Republicans in Mississippi are hoping that second time’s a charm for a “Personhood” amendment.
This week, a Republican lawmaker in Mississippi’s House of Representatives introduced a measure to get an initiative on the November ballot that would ask voters to amend the state’s Constitution “to provide that the right to life is a fundamental right and ‘person’ applies to all humans from conception.”
House Concurrent Resolution 61 would “provide that the right to life is the paramount and most fundamental right of a person; to provide that the world ‘person’ applies to all human beings from conception to natural death.”
Personhood bills effectively outlaw abortion, and, depending on the language, make illegal certain types of birth control and even in vitro fertilization.
Mississippi’s new measure seems written to address those concerns, with the language “certain activities that are not affected or prohibited by this section, including contraception or birth control not killing a person, in vitro fertilization or other methods of reproduction, medical treatment intended to preserve life, or miscarriage.”
HC 61, nicknamed “The Right to Life Amendment of 2012,” was co-authored by three Republicans and one Democrat, none of whom immediately returned TPM’s request for comment.
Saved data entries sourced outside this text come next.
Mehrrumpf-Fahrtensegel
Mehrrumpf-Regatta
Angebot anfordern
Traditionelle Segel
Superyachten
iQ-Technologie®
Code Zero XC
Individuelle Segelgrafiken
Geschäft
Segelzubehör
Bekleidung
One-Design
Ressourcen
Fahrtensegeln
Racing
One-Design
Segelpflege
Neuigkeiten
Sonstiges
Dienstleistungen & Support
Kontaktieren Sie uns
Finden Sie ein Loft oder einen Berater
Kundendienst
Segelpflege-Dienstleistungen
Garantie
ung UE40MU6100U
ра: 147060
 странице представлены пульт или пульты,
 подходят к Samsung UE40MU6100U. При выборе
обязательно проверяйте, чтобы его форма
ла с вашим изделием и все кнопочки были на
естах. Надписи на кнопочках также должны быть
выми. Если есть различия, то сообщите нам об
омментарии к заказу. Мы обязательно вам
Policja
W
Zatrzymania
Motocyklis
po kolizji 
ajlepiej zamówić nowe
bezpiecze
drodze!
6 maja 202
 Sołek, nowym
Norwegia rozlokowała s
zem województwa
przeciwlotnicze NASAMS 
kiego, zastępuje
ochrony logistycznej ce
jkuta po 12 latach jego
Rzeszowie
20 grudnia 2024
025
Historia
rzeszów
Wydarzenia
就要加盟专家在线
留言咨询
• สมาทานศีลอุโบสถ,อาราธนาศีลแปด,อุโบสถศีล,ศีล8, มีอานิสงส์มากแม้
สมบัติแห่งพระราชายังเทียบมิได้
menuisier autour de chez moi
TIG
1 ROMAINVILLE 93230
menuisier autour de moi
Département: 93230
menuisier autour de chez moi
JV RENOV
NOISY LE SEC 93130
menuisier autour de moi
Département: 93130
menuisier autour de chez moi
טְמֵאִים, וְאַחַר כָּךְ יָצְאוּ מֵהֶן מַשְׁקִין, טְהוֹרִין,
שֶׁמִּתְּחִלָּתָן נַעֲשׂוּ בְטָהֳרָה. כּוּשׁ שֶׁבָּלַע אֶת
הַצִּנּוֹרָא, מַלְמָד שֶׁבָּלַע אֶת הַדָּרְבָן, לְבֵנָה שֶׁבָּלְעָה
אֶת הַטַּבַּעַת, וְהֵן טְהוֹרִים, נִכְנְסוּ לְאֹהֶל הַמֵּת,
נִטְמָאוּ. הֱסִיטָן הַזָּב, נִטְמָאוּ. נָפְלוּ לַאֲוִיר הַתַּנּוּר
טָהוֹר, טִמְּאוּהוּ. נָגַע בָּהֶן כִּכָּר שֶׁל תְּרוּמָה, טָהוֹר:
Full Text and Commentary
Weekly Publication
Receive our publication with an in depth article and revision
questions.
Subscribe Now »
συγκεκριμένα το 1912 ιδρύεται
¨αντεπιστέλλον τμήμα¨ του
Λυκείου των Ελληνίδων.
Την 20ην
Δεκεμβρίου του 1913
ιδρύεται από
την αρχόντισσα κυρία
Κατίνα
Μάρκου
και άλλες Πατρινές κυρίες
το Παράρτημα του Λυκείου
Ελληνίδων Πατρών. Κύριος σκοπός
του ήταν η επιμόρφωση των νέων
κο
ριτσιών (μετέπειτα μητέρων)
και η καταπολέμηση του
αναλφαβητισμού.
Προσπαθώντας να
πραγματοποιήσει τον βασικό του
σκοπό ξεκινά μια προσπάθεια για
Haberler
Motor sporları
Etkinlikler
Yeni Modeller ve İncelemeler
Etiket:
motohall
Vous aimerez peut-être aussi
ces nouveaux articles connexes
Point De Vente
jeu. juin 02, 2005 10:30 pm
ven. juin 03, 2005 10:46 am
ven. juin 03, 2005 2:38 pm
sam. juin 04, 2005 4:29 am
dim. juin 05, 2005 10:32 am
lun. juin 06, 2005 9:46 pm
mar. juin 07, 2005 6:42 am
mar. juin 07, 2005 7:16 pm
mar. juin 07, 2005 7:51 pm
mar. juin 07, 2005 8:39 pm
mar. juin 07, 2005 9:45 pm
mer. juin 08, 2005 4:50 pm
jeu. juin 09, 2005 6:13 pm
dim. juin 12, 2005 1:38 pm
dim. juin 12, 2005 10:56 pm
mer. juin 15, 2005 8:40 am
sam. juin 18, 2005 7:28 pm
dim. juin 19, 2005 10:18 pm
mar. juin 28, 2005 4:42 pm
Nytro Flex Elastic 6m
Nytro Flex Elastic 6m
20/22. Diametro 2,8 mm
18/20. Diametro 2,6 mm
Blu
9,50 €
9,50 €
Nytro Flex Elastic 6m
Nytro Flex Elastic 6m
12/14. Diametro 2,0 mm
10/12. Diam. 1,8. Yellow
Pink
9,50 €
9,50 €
It was referred to the House Constitution Committee.
In November of last year, voters in the state soundly rejected a similar Personhood measure, by a margin of 58%-42%.
In a Facebook posting, Les Riley, the head of Personhood Mississippi, called for supporters to act on behalf of the legislation in response to a Planned Parenthood press release in opposition to it. Riley wondered: “Do they have more enthusiasm to protect death than we do to protect life?”
The Oklahoma Senate passed a measure last week that also defines life as beginning at conception, as did the Virginia House.